Addy Osmani’s piece on the 70% problem in AI-assisted coding makes this concrete: AI can get you to roughly functional very quickly, but the remaining work, the edge cases, the integration, the correctness under real conditions, often costs more time than the initial generation saved. That’s not an argument against using AI tools. It is an argument for being clear-eyed about where the cost has moved rather than assuming it disappeared.

What Supervisory Work Actually Requires

If supervisory engineering is a distinct form of work, it has its own skill requirements. Understanding what those are matters for how teams hire, how engineers develop, and how organizations should think about this transition.

Directing AI well is not trivial. Prompt quality affects output quality in ways that are domain-specific and not always predictable. Knowing when to accept, when to iterate, and when to discard and start manually is a judgment call that requires understanding what correct output looks like. That understanding comes from having written the thing yourself.
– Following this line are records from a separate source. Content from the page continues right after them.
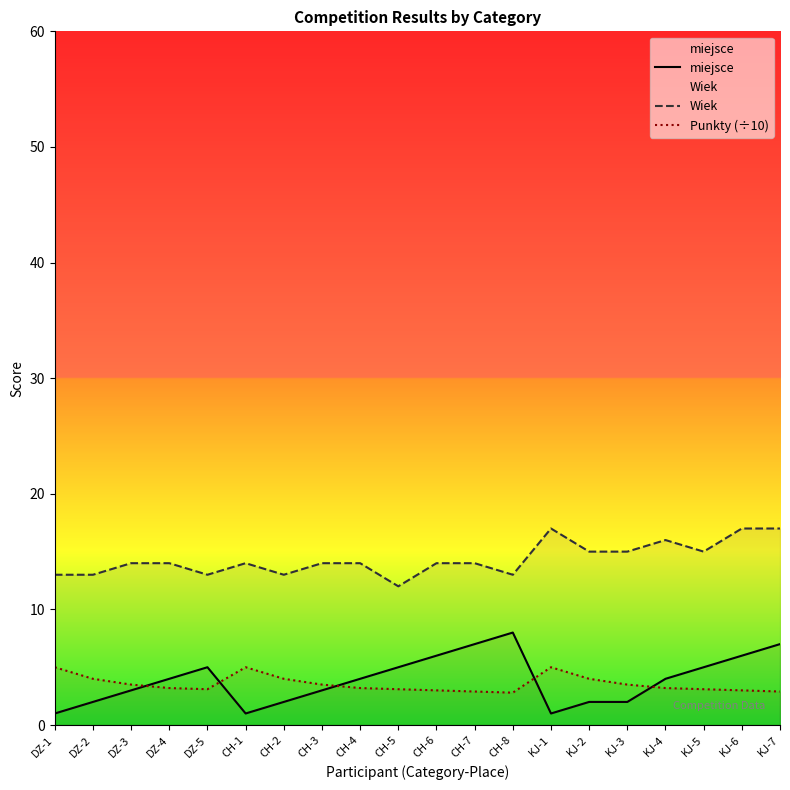

Reading right to left, list all the values displayed in this chart.

miejsce: 7.0	6.0	5.0	4.0	2.0	2.0	1.0	8.0	7.0	6.0	5.0	4.0	3.0	2.0	1.0	5.0	4.0	3.0	2.0	1.0
Wiek: 17.0	17.0	15.0	16.0	15.0	15.0	17.0	13.0	14.0	14.0	12.0	14.0	14.0	13.0	14.0	13.0	14.0	14.0	13.0	13.0
Punkty (÷10): 2.9	3.0	3.1	3.2	3.5	4.0	5.0	2.8	2.9	3.0	3.1	3.2	3.5	4.0	5.0	3.1	3.2	3.5	4.0	5.0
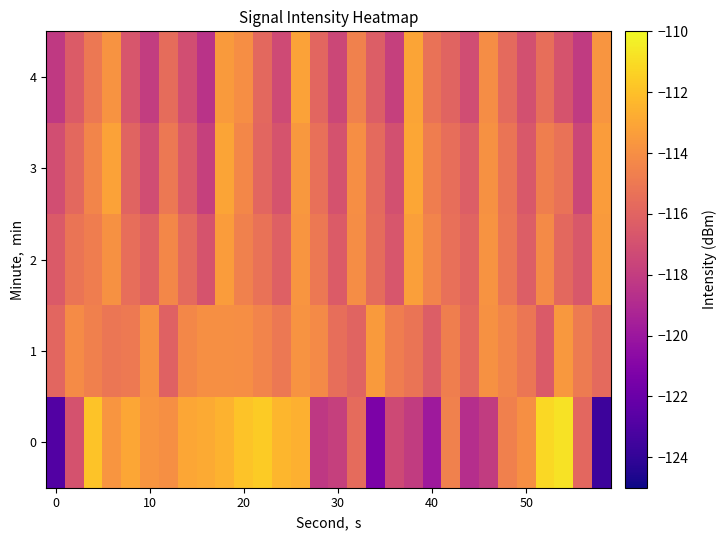

At how many categories does at least one series exceed -112?

5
Evaluating AI output accurately requires what might be called adversarial reading. You have to approach generated code looking for what it got wrong rather than confirming what looks right. Automation bias, the tendency to under-scrutinize automated output, is well-documented in HCI research and applies here. The engineers who do this well are the ones who maintain active skepticism, which is cognitively expensive and does not come naturally.
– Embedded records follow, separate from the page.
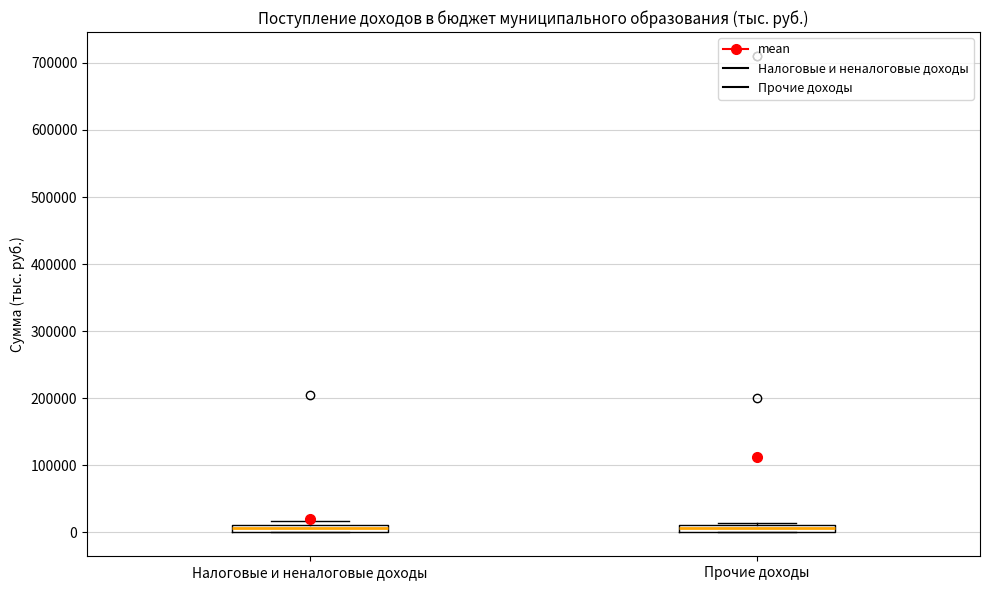

Where is the lower edge of the box for Налоговые и неналоговые доходы on the y-axis? The values are not printed on the chart, so give them approximately, as read against the axis.

0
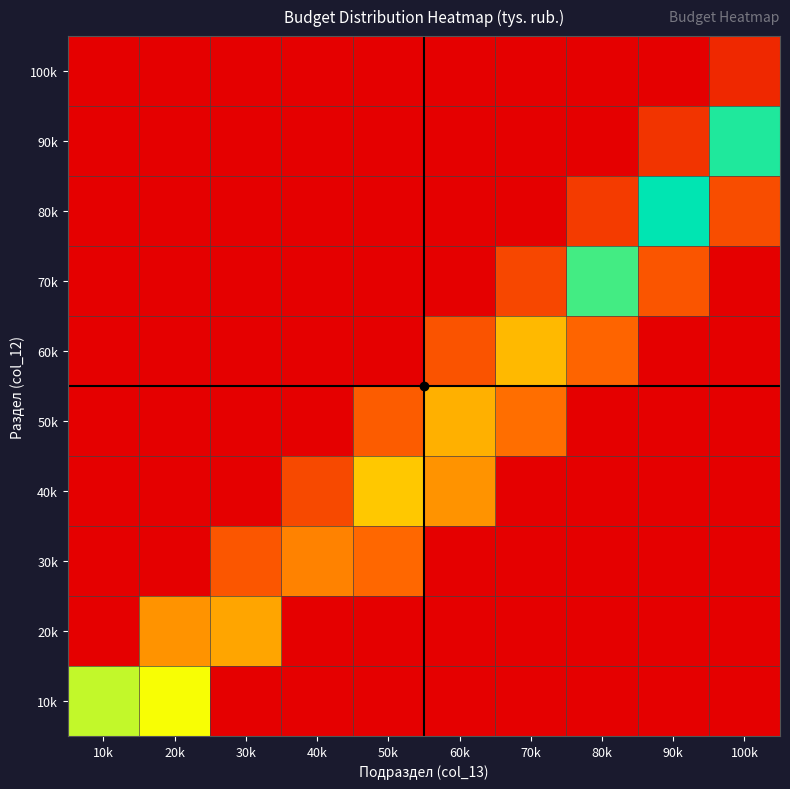

How many series are shown in this chart?

10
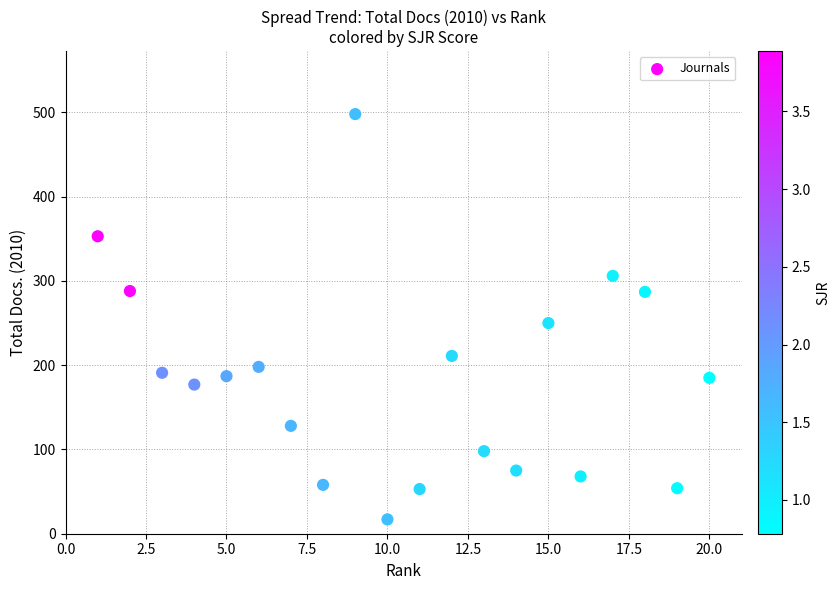

What is the range of X values (max minus min)?

19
Correcting errors efficiently closes the loop. When something is wrong, you need to decide whether to correct the AI’s direction and regenerate, fix the output manually, or understand the problem well enough to know which option is faster. This decision depends on the same domain knowledge that creation work builds.

The Middle Loop Needs Its Own Tooling

One thing that strikes me about this framing is that most of the tooling conversation around AI and development has focused on the inner loop. Better autocomplete. Faster generation. More context in the prompt. The outer loop has seen some movement with AI-assisted code review tools like CodeRabbit. But the middle loop, the supervisory layer, is underserved.

What would tooling built specifically for supervisory engineering look like? Probably something that makes the AI’s reasoning transparent, not just its output. Tools that surface where generated code departs from established patterns in the codebase. Better diff interfaces for comparing AI output against intent. Test harnesses that specifically probe edge cases AI generation tends to miss. The infrastructure for doing supervisory work well does not yet match the infrastructure for generation.

Vella finished her research in April 2025. Fowler notes that model capabilities have improved considerably since then, and his read is that improvement has accelerated the shift toward supervisory engineering rather than reversing it. Better models generate more plausible code, which means more code that requires careful evaluation to assess, not less. The middle loop gets heavier as the models get better.

The profession is restructuring around a form of work that has its own demands and its own risks, and the skills that make it possible are the same skills that creation work has always built. That tension is the thing worth sitting with.